→ What to work on
Count the lines in the rows below that contain the string "Size", with case counting, and reply with the number alone.
-------------------------
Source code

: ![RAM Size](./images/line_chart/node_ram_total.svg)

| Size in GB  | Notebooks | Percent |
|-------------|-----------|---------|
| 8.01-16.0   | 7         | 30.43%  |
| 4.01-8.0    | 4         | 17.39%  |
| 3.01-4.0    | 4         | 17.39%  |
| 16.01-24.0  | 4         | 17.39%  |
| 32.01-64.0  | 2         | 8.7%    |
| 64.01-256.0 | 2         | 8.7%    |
-------------------------
→ Solved problem
2